Looking to the future, McCann and Leap acknowledge that in the urgency to get their bot platform built, the first release wasn’t focused on her personality. As McCann described, “One of the things we’re beginning to learn is that we probably do need to start to think about the personality of GWYN, and in the future, figuring out if we want to have more than one personality interacting with our consumers.”

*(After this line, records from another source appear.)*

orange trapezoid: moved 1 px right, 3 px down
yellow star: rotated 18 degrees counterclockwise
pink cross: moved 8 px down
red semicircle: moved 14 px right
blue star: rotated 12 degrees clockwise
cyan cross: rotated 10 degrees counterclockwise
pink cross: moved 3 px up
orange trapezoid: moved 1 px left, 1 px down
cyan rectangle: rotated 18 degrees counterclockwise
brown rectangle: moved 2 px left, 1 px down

He added, “It’s interesting, we’ve had several people internally talk about how we make GWYN really represent the culture of our company – the passion everybody has for delivering smiles and what that really means.” For 1-800-Flowers.com, the challenge lays in how to personalize the bot to the extent that it exemplifies the special relationship the company has with its customers – a relationship based on trust. They put their trust in us to deliver an emotion for them, or as we like to say, we’re delivering a smile because every time they send a product to somebody, it’s for a birthday, an anniversary or a funeral; each is a different kind of smile. People say GWYN really needs to represent that culture. We’re just really starting to think about that.”
In closing, Leap described their commitment to continue to innovate. “Over the last year, the progress that we delivered to date in this area has certainly reinforced our hunger to keep going. We’re seeing things slightly different than the rest of the world, and that’s a competitive edge for us. We’re going to keep fueling the beast.”